Autre phénomène relativement récent : le fait que "les vieux" se font une 2e jeunesse. En effet, à 60 ans et vu l’espérance de vie actuelle, on a presque une 2e vie qui s'ouvre devant nous, avec des possibilités de nouveaux projets, d'activités sociales, de parapente (bon peut-être pas s'il y a risque d'ostéoporose...)

On est loin de ce que les anciens disaient quand j'étais gamin : "fait pas bon devenir vieux". On peut aujourd'hui retourner ce dicton comme une crêpe.
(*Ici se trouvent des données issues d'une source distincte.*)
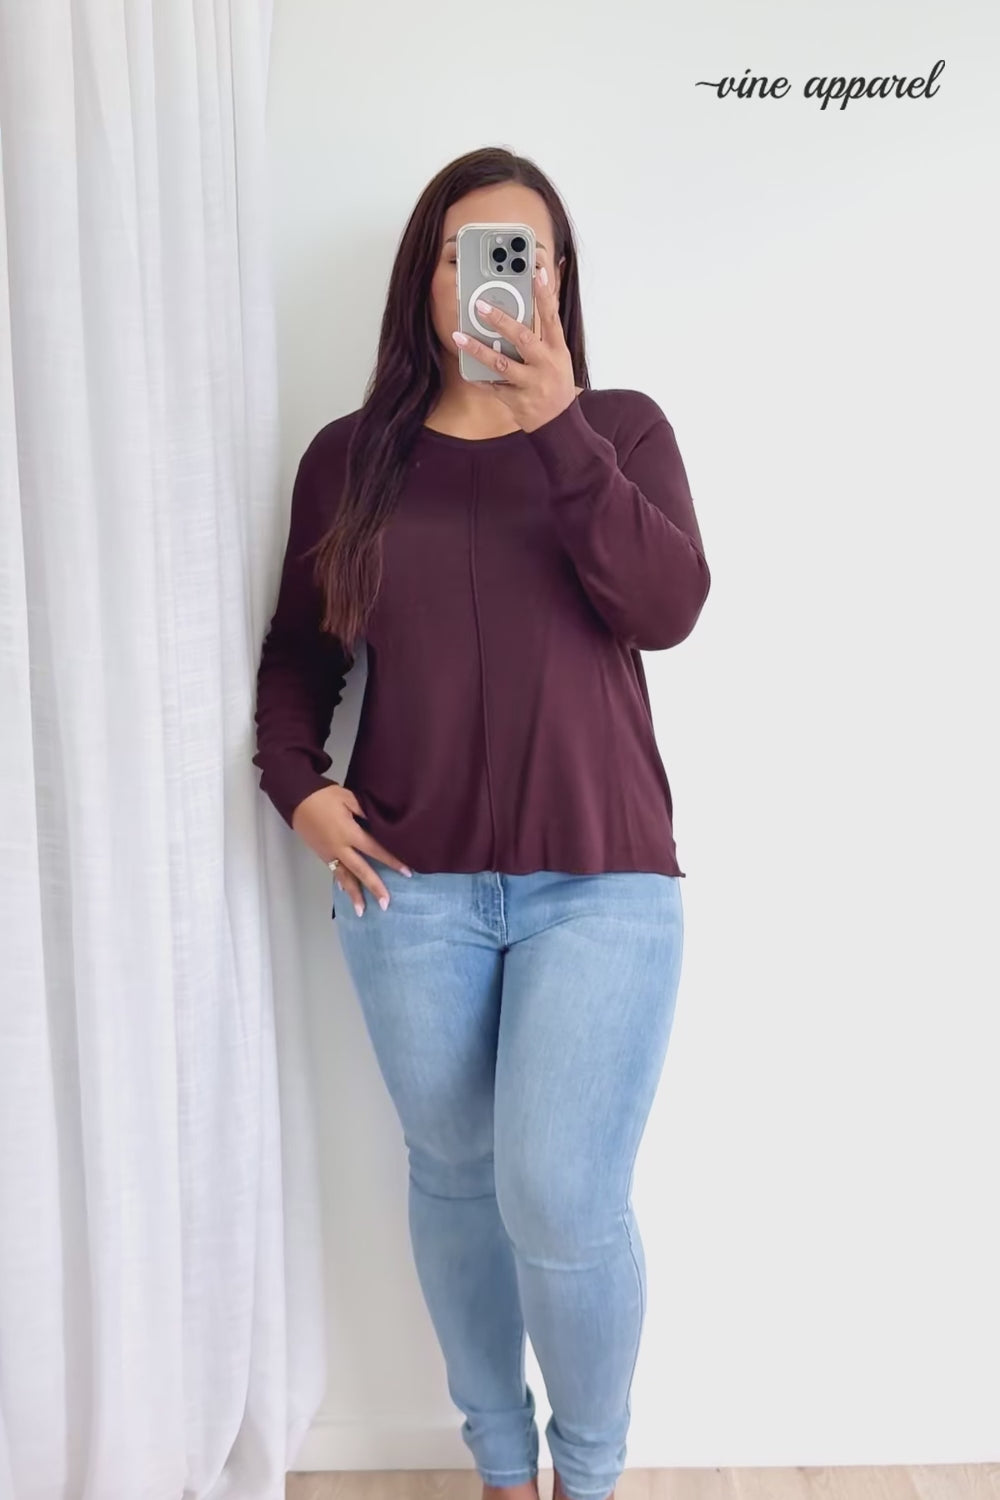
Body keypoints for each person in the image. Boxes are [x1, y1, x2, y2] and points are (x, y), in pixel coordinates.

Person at [253, 145, 711, 1500]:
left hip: (605, 884)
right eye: (469, 251)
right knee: (454, 1179)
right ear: (429, 274)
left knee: (562, 1198)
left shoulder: (621, 432)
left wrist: (555, 423)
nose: (497, 277)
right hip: (410, 889)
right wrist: (298, 783)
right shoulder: (352, 459)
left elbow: (668, 608)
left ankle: (591, 1474)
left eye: (528, 254)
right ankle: (502, 1468)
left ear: (559, 280)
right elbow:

En espérant qu'il nous reste quelques sous pour casser la croûte et payer le chauffage bien sûr.

 


Vieillir heureux lorsqu'on est dépendant

Je la voyais arriver celle-là. Et lorsqu'on est alité ? Bloqué dans une maison médicalisée ? Il est où, hein, le bonheur ?

Il semble que le bonheur soit fait de petites choses. Pour garder sa dignité et pouvoir accéder au bonheur même dans un EHPAD, il faudrait pouvoir garder un minimum de contrôle sur son environnement, même lorsque celui-ci devient très limité.

Se sentir en contrôle aide la personne âgée à moduler l'impact physiologique et psychologique d'un évènement ou d'un environnement stressant2. Elle l'aide aussi à garder une immunité forte, ce qui est plutôt important en ces périodes de pandémies.

Et on parle bel et bien ici de petites choses : où et quand se déplacer à l'intérieur d'un centre médicalisé par exemple. A quel moment aller à la bibliothèque du centre pour emprunter un livre. A quel moment prendre le petit-déjeuner. Avoir un choix de plats pour les différents repas.

Ceci doit compliquer grandement, je vous l'accorde, la gestion de l'établissement. Ça, c'est une autre histoire. Mais la santé et le bonheur de nos aînés en dépendent.

Lorsque la personne âgée reste chez elle, les proches peuvent lui faciliter ce type de contrôle et de choix en proposant plutôt qu'en imposant.

 


Vieillir heureux pour vivre plus vieux

Au final, vieillir heureux nous permet, tout simplement, d'augmenter notre longévité.

En effet, les individus qui vieillissent avec une perception positive de l'âge vivent en moyenne 7,5 années de plus que ceux qui ont une perception moins positive3. Et ceci quel que soit le sexe, milieu socio-économique, le statut de célibataire ou pas, et l'état de santé de la personne.

7,5 ans de plus !

Oui, je sais, encore faut-il vivre ces 7,5 années en bonne santé et pas comme un légume, on est d'accord.

Mais franchement, si je peux encore traîner mon sac à dos et enfiler mes chaussures de marche sans me faire un lumbago ou me casser une côte, je prends volontiers cette petite rallonge !

Auquel cas, je prendrai ma guitare avec moi, et peut-être mon chien s'il est encore là et j'irai dormir là où vous savez (et si vous ne pigez pas, c'est que vous ne connaissez pas vos classiques).

 

(1) Helson, R., & Klohnen, E. C. (1998). Affective coloring of personality from young adulthood to midlife. Personality and Social Psychology Bulletin, 24(3), 241–252.

(2) Rodin J. Aging and health: effects of the sense of control. Science. 1986;233(4770):1271-1276.

(3) Levy BR, Slade MD, Kunkel SR, Kasl SV. Longevity increased by positive self-perceptions of aging. J Pers Soc Psychol. 2002;83(2):261-270.